Problem details:
Reproduce every one of the records below with "chart" changed to "graph" wherever it occurs, keeping everything else the same. Omit the pictures.

=== Begin Enclosure ===

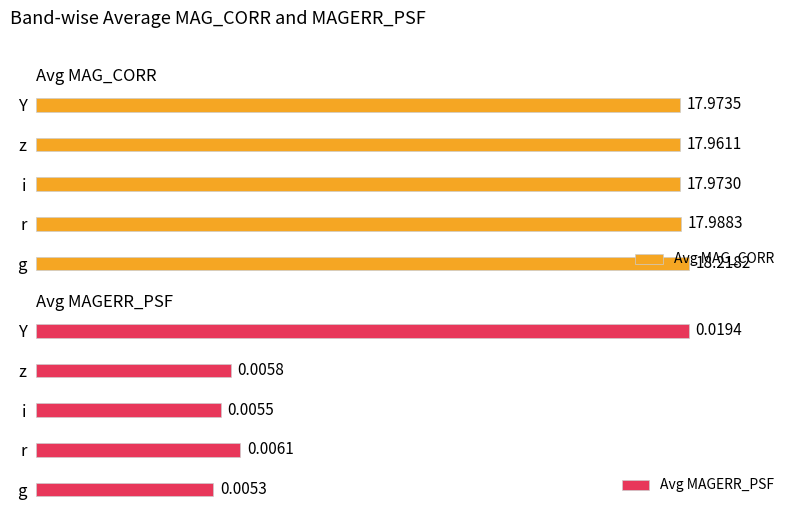

Where is Avg MAG_CORR nearest to the value 18?

r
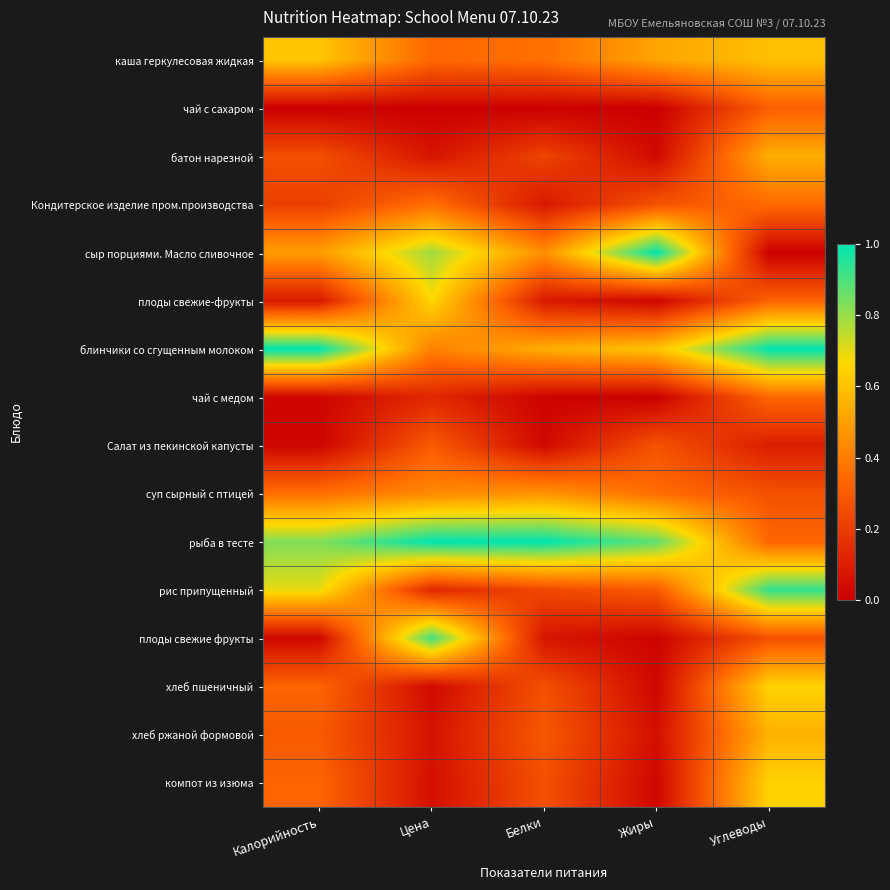

List the series in order of their peak value, highest first.

сыр порциями. Масло сливочное, блинчики со сгущенным молоком, рыба в тесте, рис припущенный, плоды свежие фрукты, плоды свежие-фрукты, хлеб пшеничный, компот из изюма, каша геркулесовая жидкая, хлеб ржаной формовой, батон нарезной, суп сырный с птицей, Кондитерское изделие пром.производства, чай с медом, чай с сахаром, Салат из пекинской капусты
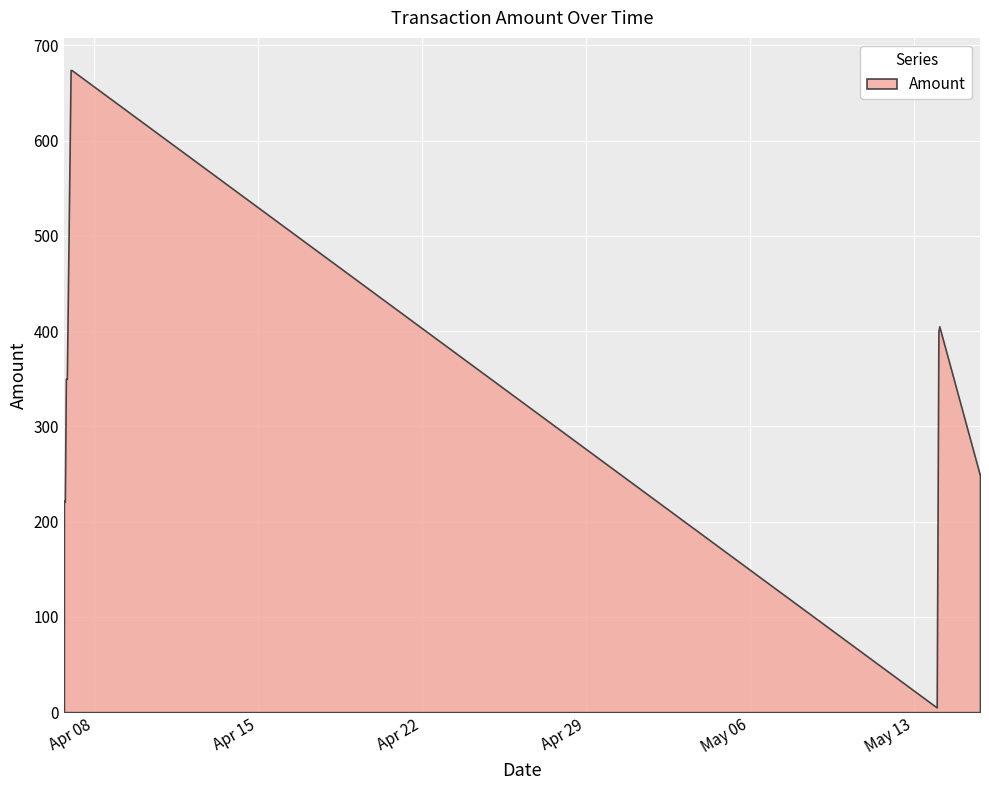

Is it true that Amount equals 405.0 at 2022-05-14 02:27:00?

True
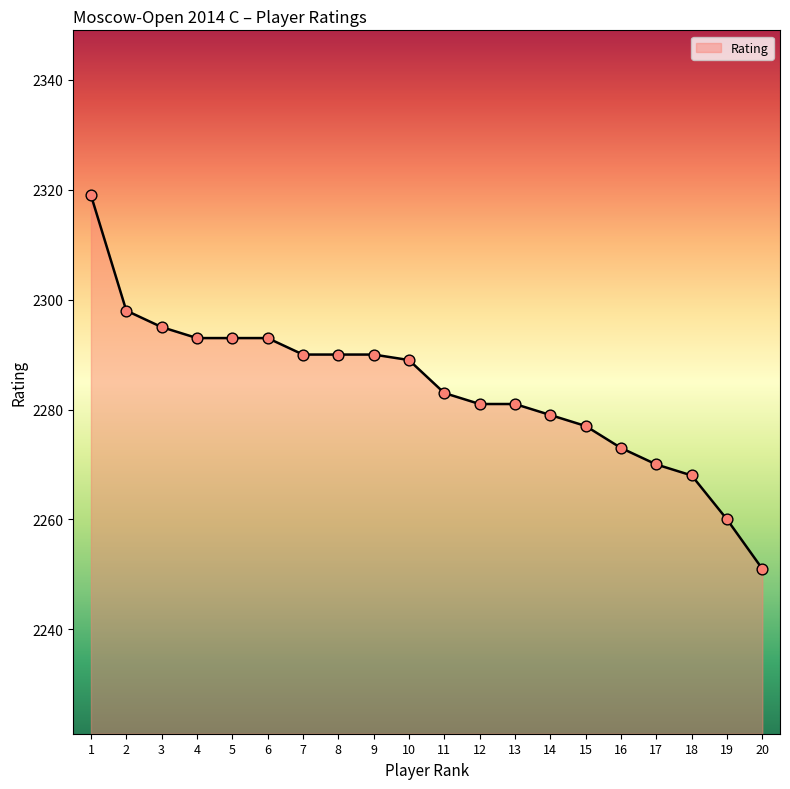

What is the ratio of the value at 14 to the value at 16?

1.0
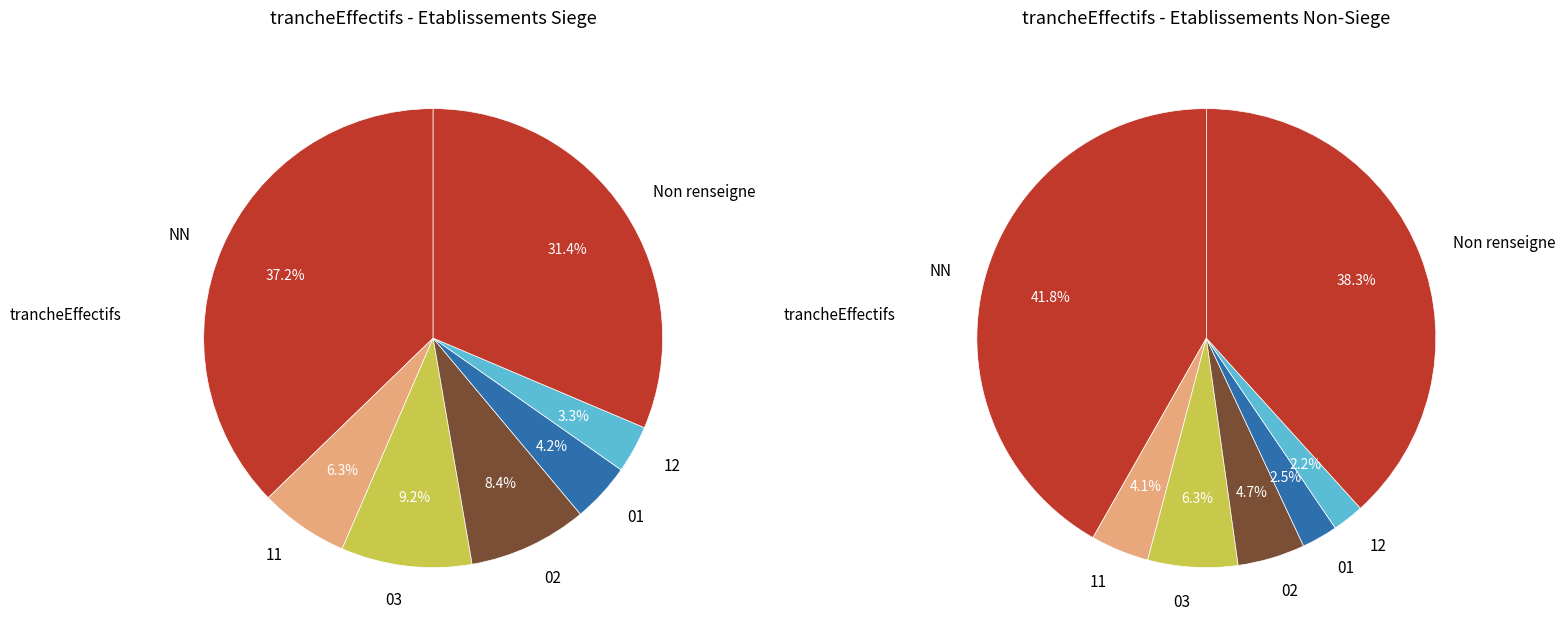

How many segments does this pie chart have?

7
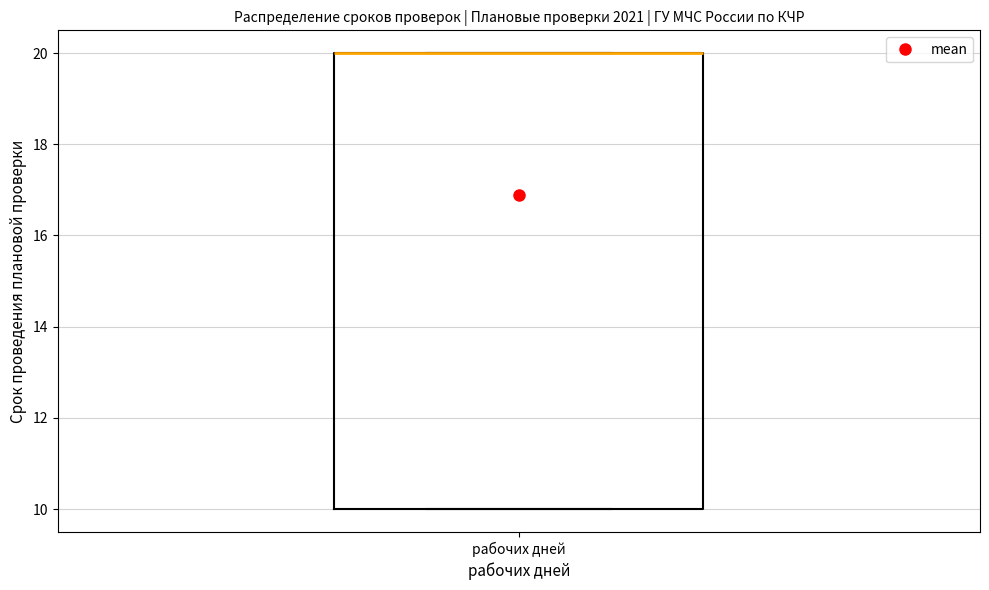

Read this box plot against the y-axis: the position of the median line, the range covered by the box, and the ends of both whiskers. The values are not printed on the chart, so give them approximately, as read against the axis.

median 20 (drawn on the box's upper edge), box 10 to 20, whiskers 10 to 20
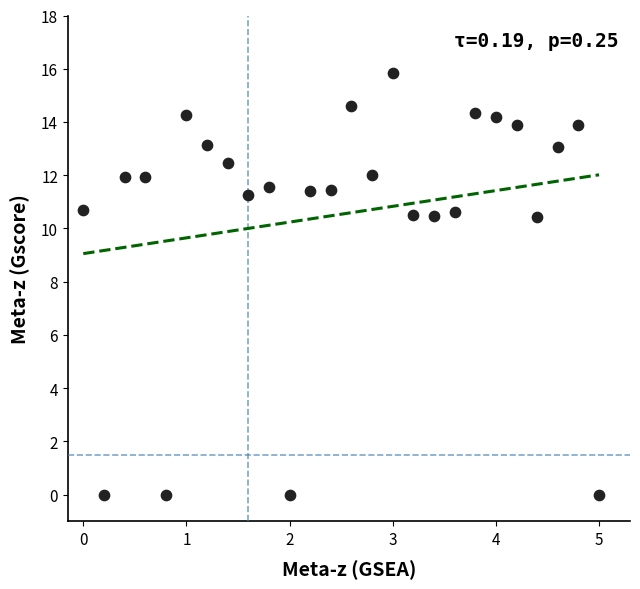

What is the range of X values (max minus min)?

5.0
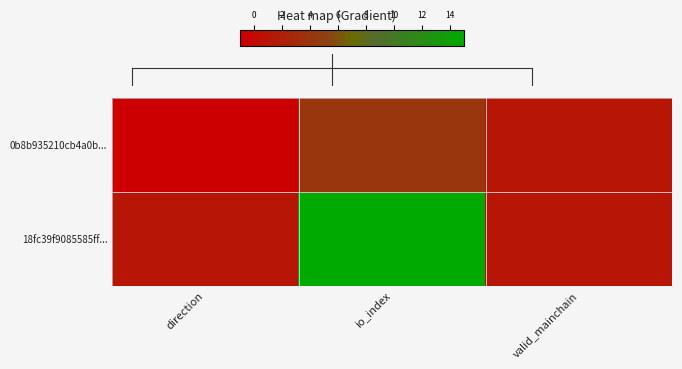

Between direction and io_index, which is larger?

io_index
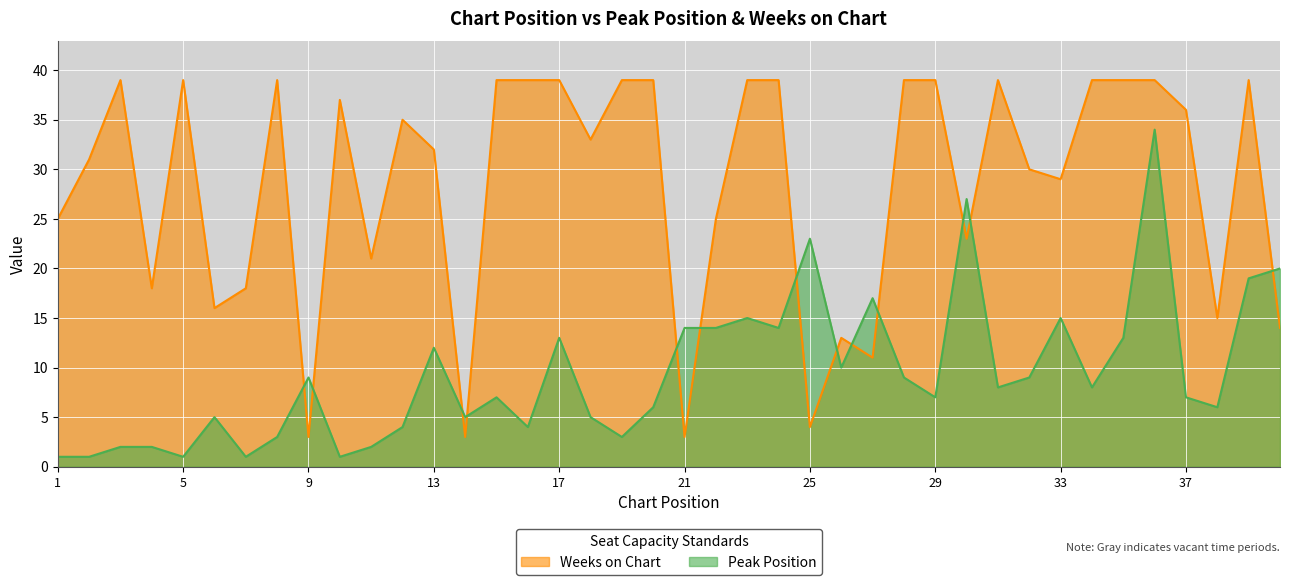

How many lines are shown in the chart?

2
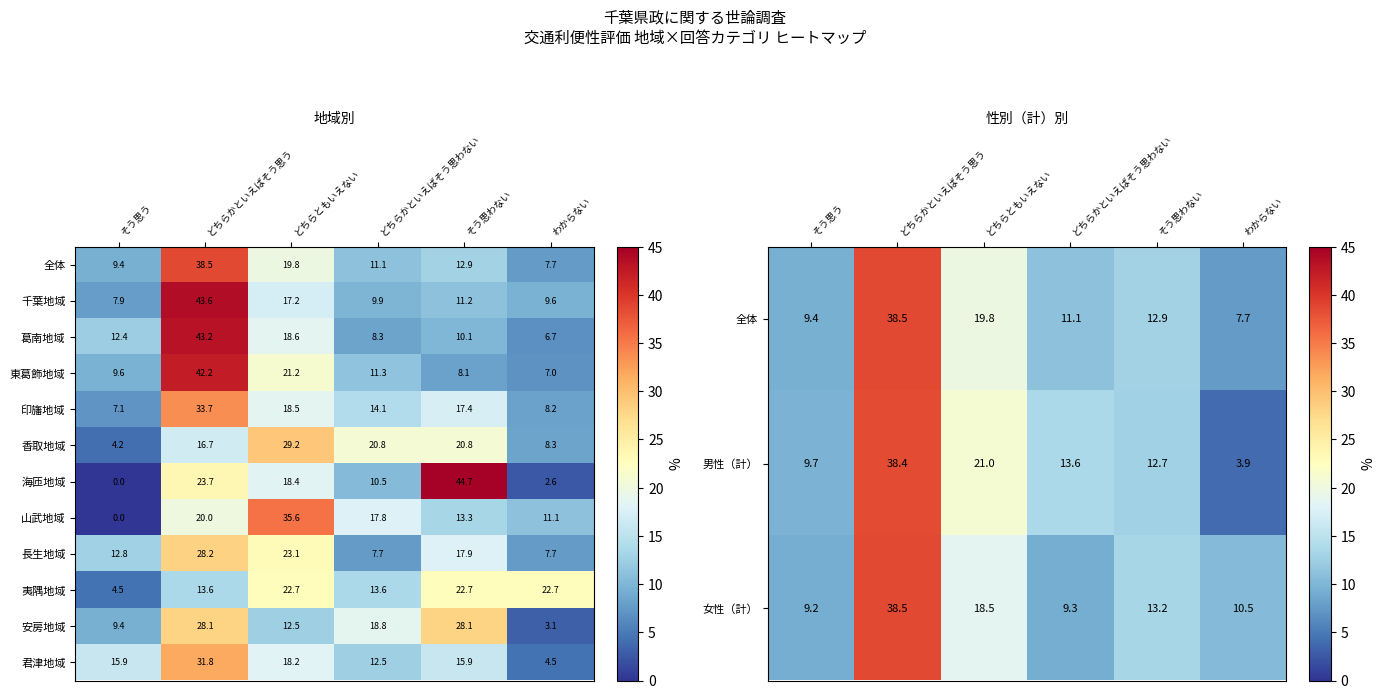

What is the total value across all series at どちらかといえばそう思わない?

161.1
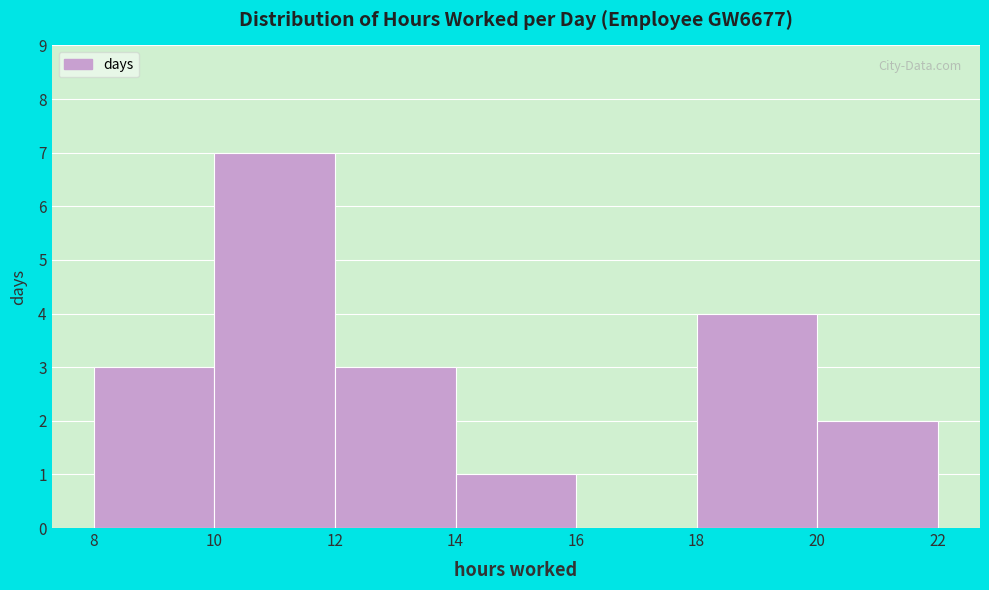

How tall is the bar that spans 20 to 22 on the x-axis? The values are not printed on the chart, so give them approximately, as read against the axis.

2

=== End Enclosure ===

Task solution:
Where is Avg MAG_CORR nearest to the value 18?

r

List the series in order of their peak value, highest first.

сыр порциями. Масло сливочное, блинчики со сгущенным молоком, рыба в тесте, рис припущенный, плоды свежие фрукты, плоды свежие-фрукты, хлеб пшеничный, компот из изюма, каша геркулесовая жидкая, хлеб ржаной формовой, батон нарезной, суп сырный с птицей, Кондитерское изделие пром.производства, чай с медом, чай с сахаром, Салат из пекинской капусты

Is it true that Amount equals 405.0 at 2022-05-14 02:27:00?

True

What is the ratio of the value at 14 to the value at 16?

1.0

How many segments does this pie graph have?

7

Read this box plot against the y-axis: the position of the median line, the range covered by the box, and the ends of both whiskers. The values are not printed on the graph, so give them approximately, as read against the axis.

median 20 (drawn on the box's upper edge), box 10 to 20, whiskers 10 to 20

What is the range of X values (max minus min)?

5.0

Between direction and io_index, which is larger?

io_index

How many lines are shown in the graph?

2

What is the total value across all series at どちらかといえばそう思わない?

161.1

How tall is the bar that spans 20 to 22 on the x-axis? The values are not printed on the graph, so give them approximately, as read against the axis.

2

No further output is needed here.